Using the data that follows, return exactly the lines from the one that contains "91: (589, 464, 1.99)" through the one that contains "108: (179, 276, 1.05)", ends included.

────────────────

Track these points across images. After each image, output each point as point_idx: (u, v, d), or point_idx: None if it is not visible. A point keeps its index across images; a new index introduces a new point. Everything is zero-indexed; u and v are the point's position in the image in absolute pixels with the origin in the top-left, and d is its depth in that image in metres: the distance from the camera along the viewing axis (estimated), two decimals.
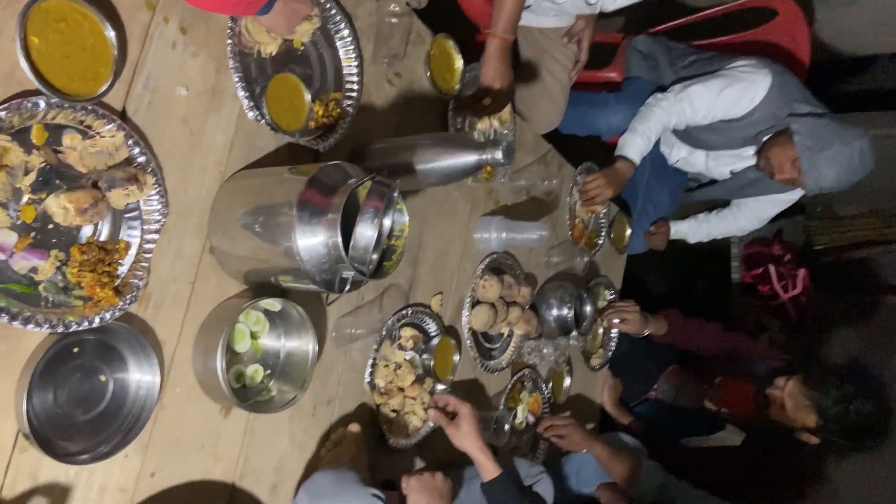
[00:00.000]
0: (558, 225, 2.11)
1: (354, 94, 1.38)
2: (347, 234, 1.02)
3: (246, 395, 1.18)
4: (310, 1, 1.23)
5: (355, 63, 1.37)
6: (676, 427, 2.41)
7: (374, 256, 1.08)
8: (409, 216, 1.13)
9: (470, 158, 1.23)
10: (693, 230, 2.57)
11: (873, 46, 3.25)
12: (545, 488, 1.51)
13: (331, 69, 1.35)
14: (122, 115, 1.01)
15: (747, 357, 2.25)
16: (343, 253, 1.00)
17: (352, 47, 1.36)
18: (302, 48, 1.29)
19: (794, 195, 2.31)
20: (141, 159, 1.02)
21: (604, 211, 2.28)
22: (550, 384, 2.05)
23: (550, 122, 2.03)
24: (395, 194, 1.09)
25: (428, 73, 1.57)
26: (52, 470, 0.94)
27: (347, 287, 1.06)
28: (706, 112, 2.06)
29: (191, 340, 1.11)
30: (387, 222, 1.11)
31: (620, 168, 2.07)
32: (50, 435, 0.93)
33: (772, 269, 3.29)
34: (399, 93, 1.52)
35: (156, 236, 1.04)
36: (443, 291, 1.64)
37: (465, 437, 1.41)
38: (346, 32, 1.35)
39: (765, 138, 2.07)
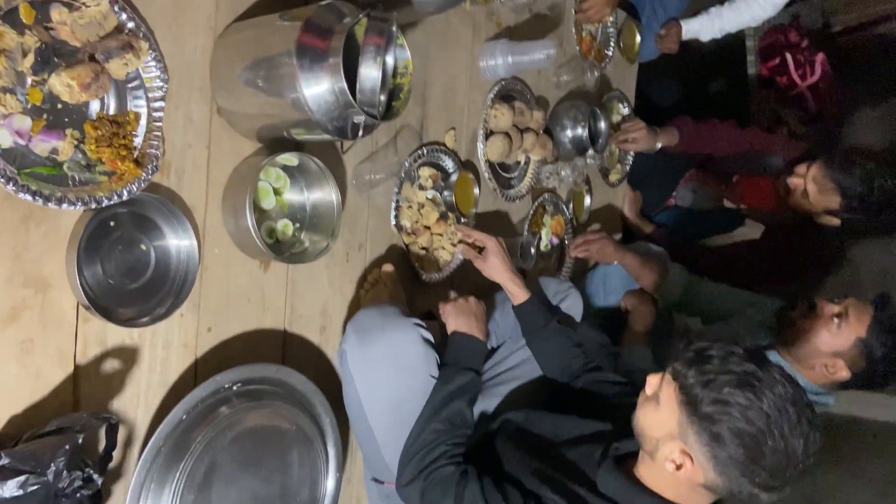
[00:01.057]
0: (565, 41, 2.04)
1: None
2: (352, 78, 1.00)
3: (280, 249, 1.23)
4: None
5: None
6: (697, 229, 2.46)
7: (382, 97, 1.08)
8: (411, 52, 1.10)
9: None
10: (705, 27, 2.45)
11: None
12: (573, 302, 1.59)
13: None
14: None
15: (765, 151, 2.24)
16: (350, 97, 0.99)
17: None
18: None
19: None
20: (131, 25, 0.99)
21: (611, 19, 2.18)
22: (571, 205, 2.08)
23: None
24: (394, 28, 1.06)
25: None
26: (117, 335, 1.02)
27: (360, 132, 1.06)
28: None
29: (219, 203, 1.14)
30: (389, 60, 1.09)
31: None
32: (107, 303, 1.00)
33: (788, 56, 3.16)
34: None
35: (162, 104, 1.04)
36: (455, 127, 1.63)
37: (493, 268, 1.45)
38: None
39: None
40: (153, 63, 1.02)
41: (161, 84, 1.04)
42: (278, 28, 1.05)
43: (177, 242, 1.08)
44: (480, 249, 1.49)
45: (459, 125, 1.65)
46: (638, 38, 2.35)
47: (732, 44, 3.23)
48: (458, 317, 1.32)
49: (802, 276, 2.08)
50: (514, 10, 1.81)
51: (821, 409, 1.55)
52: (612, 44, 2.22)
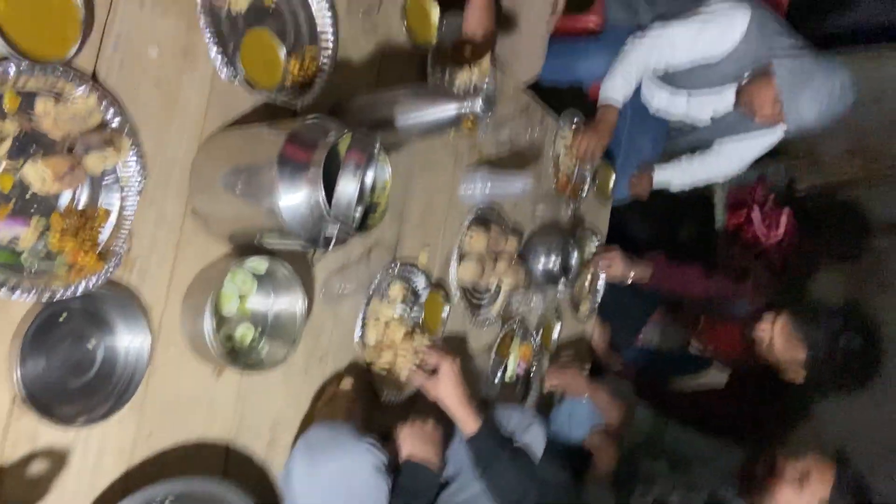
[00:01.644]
0: (543, 176, 2.11)
1: (330, 49, 1.35)
2: (330, 190, 1.01)
3: (237, 356, 1.19)
4: None
5: (329, 16, 1.35)
6: (665, 369, 2.45)
7: (358, 211, 1.09)
8: (393, 171, 1.13)
9: (450, 109, 1.22)
10: (676, 176, 2.57)
11: None
12: (536, 435, 1.53)
13: (304, 24, 1.33)
14: (94, 78, 0.99)
15: (732, 298, 2.28)
16: (326, 209, 1.00)
17: (326, 4, 1.33)
18: (273, 3, 1.26)
19: (775, 136, 2.31)
20: (116, 122, 1.00)
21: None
22: (540, 333, 2.08)
23: (530, 72, 2.01)
24: (377, 147, 1.09)
25: (404, 25, 1.54)
26: (49, 434, 0.96)
27: (332, 244, 1.06)
28: (686, 51, 2.05)
29: (178, 304, 1.11)
30: (369, 177, 1.11)
31: (605, 117, 2.07)
32: (45, 400, 0.94)
33: (755, 212, 3.31)
34: (376, 46, 1.49)
35: (136, 200, 1.03)
36: (430, 245, 1.64)
37: (443, 392, 1.38)
38: None
39: (745, 74, 2.07)
40: (133, 159, 1.03)
41: (138, 181, 1.04)
42: (264, 137, 1.08)
43: (128, 342, 1.04)
44: (434, 371, 1.45)
45: (434, 245, 1.66)
46: (612, 181, 2.45)
47: (702, 195, 3.39)
48: (413, 442, 1.27)
49: (766, 428, 2.06)
50: (495, 143, 1.88)
51: None
52: (587, 182, 2.31)
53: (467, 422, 1.38)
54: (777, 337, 1.91)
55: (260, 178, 1.02)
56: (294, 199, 1.00)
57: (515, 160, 1.96)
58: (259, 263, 1.18)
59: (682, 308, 2.49)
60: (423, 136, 1.30)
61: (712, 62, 2.07)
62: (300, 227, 1.03)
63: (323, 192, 0.99)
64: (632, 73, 2.09)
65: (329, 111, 1.36)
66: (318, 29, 1.35)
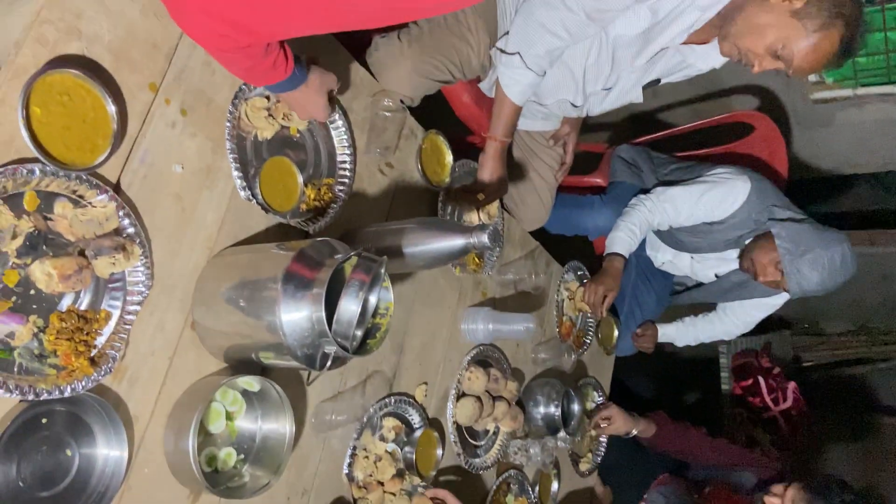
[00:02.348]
0: (546, 321, 2.11)
1: (347, 181, 1.41)
2: (332, 311, 1.01)
3: (217, 480, 1.13)
4: (334, 74, 1.28)
5: (349, 152, 1.42)
6: None
7: (358, 332, 1.08)
8: (396, 302, 1.13)
9: (457, 242, 1.25)
10: (681, 333, 2.57)
11: (852, 166, 3.36)
12: None
13: (325, 156, 1.40)
14: (116, 188, 1.03)
15: (739, 465, 2.19)
16: (326, 327, 0.99)
17: (345, 137, 1.41)
18: (298, 135, 1.34)
19: (779, 299, 2.33)
20: (130, 230, 1.03)
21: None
22: (538, 488, 1.97)
23: (537, 220, 2.08)
24: (382, 270, 1.10)
25: (419, 166, 1.62)
26: None
27: (328, 363, 1.04)
28: (688, 214, 2.12)
29: (164, 418, 1.07)
30: (372, 299, 1.11)
31: (612, 266, 2.10)
32: None
33: (761, 380, 3.26)
34: (391, 182, 1.56)
35: (137, 308, 1.03)
36: (427, 382, 1.61)
37: None
38: (340, 123, 1.40)
39: (747, 241, 2.12)
40: (141, 268, 1.04)
41: (143, 289, 1.04)
42: (271, 255, 1.10)
43: (106, 453, 1.00)
44: None
45: (432, 381, 1.63)
46: (616, 333, 2.44)
47: (707, 357, 3.36)
48: None
49: None
50: (500, 283, 1.90)
51: None
52: (590, 333, 2.30)
53: None
54: None
55: (264, 293, 1.03)
56: (295, 315, 1.01)
57: (519, 302, 1.97)
58: (251, 383, 1.16)
59: (688, 473, 2.38)
60: (430, 266, 1.31)
61: (714, 226, 2.14)
62: (298, 345, 1.02)
63: (324, 310, 0.99)
64: (635, 230, 2.15)
65: (340, 237, 1.39)
66: (338, 160, 1.42)
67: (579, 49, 1.59)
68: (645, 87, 1.72)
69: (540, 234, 2.17)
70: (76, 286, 0.96)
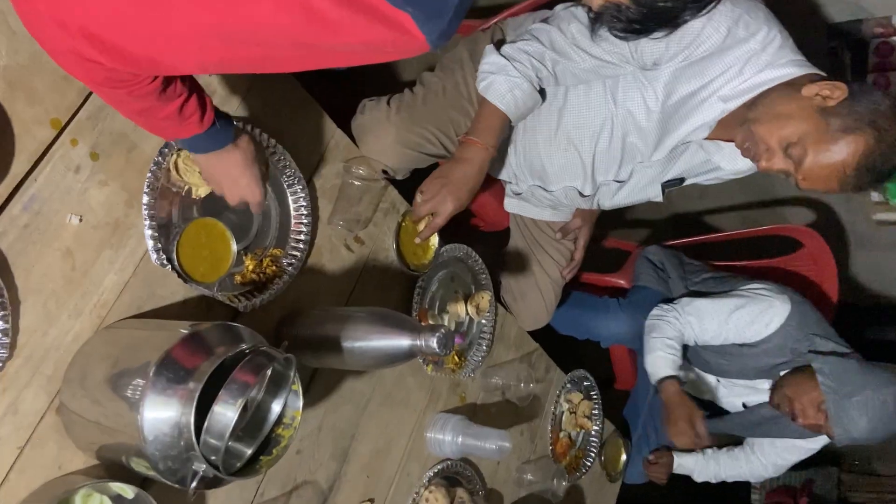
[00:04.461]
0: (538, 436, 1.84)
1: (299, 254, 1.23)
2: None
3: None
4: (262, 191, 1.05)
5: (306, 221, 1.24)
6: None
7: (247, 449, 0.87)
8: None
9: (402, 342, 1.04)
10: (700, 467, 2.24)
11: None
12: None
13: (274, 223, 1.22)
14: None
15: None
16: (192, 436, 0.78)
17: (304, 204, 1.24)
18: None
19: (816, 443, 2.01)
20: None
21: (595, 429, 2.01)
22: None
23: (537, 320, 1.85)
24: (291, 372, 0.90)
25: (395, 246, 1.43)
26: None
27: (194, 484, 0.82)
28: (715, 332, 1.85)
29: None
30: (275, 406, 0.91)
31: (671, 396, 1.81)
32: None
33: None
34: (358, 260, 1.37)
35: None
36: (374, 499, 1.36)
37: None
38: (298, 189, 1.23)
39: (782, 372, 1.84)
40: None
41: None
42: (160, 335, 0.91)
43: None
44: None
45: (381, 497, 1.38)
46: (623, 457, 2.14)
47: (734, 493, 2.98)
48: None
49: None
50: (484, 387, 1.66)
51: None
52: (592, 454, 2.01)
53: None
54: None
55: (133, 381, 0.83)
56: (161, 414, 0.80)
57: (506, 412, 1.72)
58: (125, 489, 0.94)
59: None
60: (372, 367, 1.11)
61: (745, 349, 1.87)
62: (161, 455, 0.81)
63: (192, 415, 0.78)
64: (674, 344, 1.86)
65: (280, 319, 1.20)
66: (291, 230, 1.24)
67: (589, 131, 1.40)
68: (666, 186, 1.51)
69: (545, 334, 1.93)
70: None
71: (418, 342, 1.02)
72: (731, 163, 1.37)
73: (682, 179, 1.51)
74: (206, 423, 0.80)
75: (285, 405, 0.92)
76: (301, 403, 0.92)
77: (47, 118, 0.92)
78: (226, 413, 0.79)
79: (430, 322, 1.49)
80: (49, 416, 0.91)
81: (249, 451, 0.88)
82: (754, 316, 1.83)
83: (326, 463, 1.28)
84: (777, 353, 1.83)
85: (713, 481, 2.25)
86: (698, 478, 2.26)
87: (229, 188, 1.02)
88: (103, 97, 0.83)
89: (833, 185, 1.23)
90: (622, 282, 2.31)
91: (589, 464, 1.99)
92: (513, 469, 1.74)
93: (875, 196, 2.71)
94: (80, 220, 0.95)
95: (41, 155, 0.91)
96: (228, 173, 1.00)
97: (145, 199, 1.01)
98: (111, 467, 0.95)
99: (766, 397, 1.93)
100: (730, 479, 2.23)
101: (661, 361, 1.86)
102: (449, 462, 1.50)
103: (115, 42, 0.67)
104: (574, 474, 1.93)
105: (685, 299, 1.95)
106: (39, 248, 0.91)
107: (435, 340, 1.01)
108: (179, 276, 1.05)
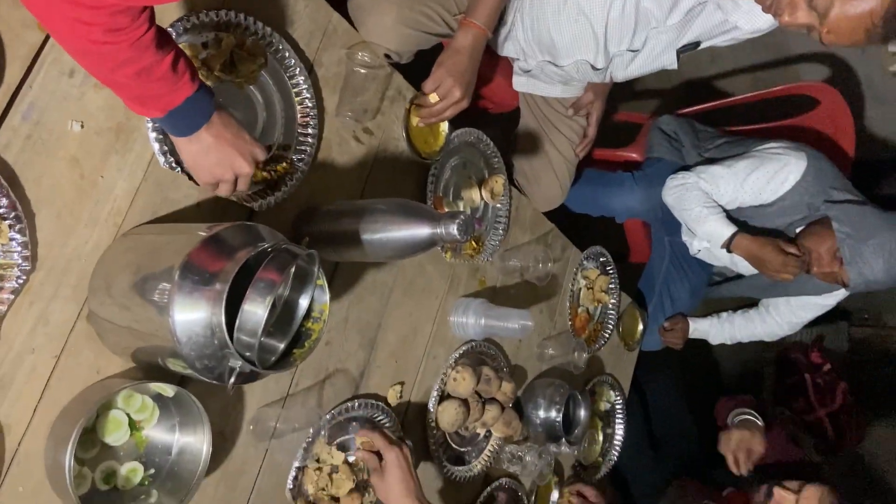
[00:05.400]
0: (558, 313, 1.88)
1: (308, 149, 1.20)
2: None
3: (117, 499, 0.95)
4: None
5: (313, 113, 1.20)
6: None
7: (279, 344, 0.89)
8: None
9: (422, 231, 1.02)
10: (715, 330, 2.29)
11: None
12: None
13: (280, 117, 1.18)
14: None
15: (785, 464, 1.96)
16: (226, 335, 0.79)
17: (308, 96, 1.19)
18: (243, 88, 1.12)
19: (830, 299, 2.04)
20: (3, 202, 0.84)
21: (612, 302, 2.04)
22: (534, 499, 1.77)
23: (552, 200, 1.83)
24: (315, 268, 0.89)
25: (406, 134, 1.39)
26: None
27: (232, 380, 0.84)
28: (732, 196, 1.83)
29: (47, 427, 0.90)
30: (303, 301, 0.91)
31: (748, 246, 1.83)
32: None
33: (808, 378, 2.96)
34: (368, 152, 1.34)
35: (10, 297, 0.85)
36: (404, 381, 1.41)
37: (389, 487, 1.18)
38: (301, 80, 1.18)
39: (798, 229, 1.83)
40: (17, 248, 0.85)
41: (20, 274, 0.86)
42: (180, 238, 0.90)
43: None
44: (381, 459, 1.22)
45: (410, 380, 1.43)
46: (640, 327, 2.18)
47: (747, 348, 3.07)
48: None
49: None
50: (503, 270, 1.67)
51: None
52: (611, 326, 2.05)
53: None
54: None
55: (159, 286, 0.83)
56: (191, 316, 0.81)
57: (525, 292, 1.74)
58: (164, 388, 0.97)
59: (715, 474, 2.15)
60: (391, 258, 1.10)
61: (761, 209, 1.85)
62: (197, 355, 0.82)
63: (223, 315, 0.79)
64: (712, 204, 1.85)
65: (296, 216, 1.19)
66: (298, 124, 1.20)
67: None
68: (681, 52, 1.43)
69: (559, 213, 1.92)
70: None
71: (439, 230, 1.01)
72: (749, 21, 1.29)
73: (697, 44, 1.44)
74: (237, 322, 0.80)
75: (312, 300, 0.92)
76: (328, 297, 0.92)
77: (34, 21, 0.87)
78: (256, 311, 0.80)
79: (447, 209, 1.48)
80: (80, 324, 0.93)
81: (282, 346, 0.90)
82: (770, 175, 1.81)
83: (355, 352, 1.31)
84: (793, 211, 1.82)
85: (729, 343, 2.30)
86: (713, 340, 2.32)
87: (240, 149, 0.96)
88: (100, 68, 0.80)
89: (859, 37, 1.15)
90: (635, 155, 2.26)
91: (608, 335, 2.04)
92: (534, 345, 1.78)
93: (893, 47, 2.60)
94: (82, 127, 0.92)
95: (33, 59, 0.87)
96: (228, 138, 0.94)
97: None
98: (148, 369, 0.98)
99: None
100: (745, 340, 2.29)
101: (715, 225, 1.84)
102: (473, 343, 1.54)
103: None
104: (593, 346, 1.98)
105: (700, 167, 1.92)
106: (45, 158, 0.89)
107: (455, 227, 0.99)
108: (190, 177, 1.03)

────────────────

» Response for this exercise
91: (589, 464, 1.99)
92: (513, 469, 1.74)
93: (875, 196, 2.71)
94: (80, 220, 0.95)
95: (41, 155, 0.91)
96: (228, 173, 1.00)
97: (145, 199, 1.01)
98: (111, 467, 0.95)
99: (766, 397, 1.93)
100: (730, 479, 2.23)
101: (661, 361, 1.86)
102: (449, 462, 1.50)
103: (115, 42, 0.67)
104: (574, 474, 1.93)
105: (685, 299, 1.95)
106: (39, 248, 0.91)
107: (435, 340, 1.01)
108: (179, 276, 1.05)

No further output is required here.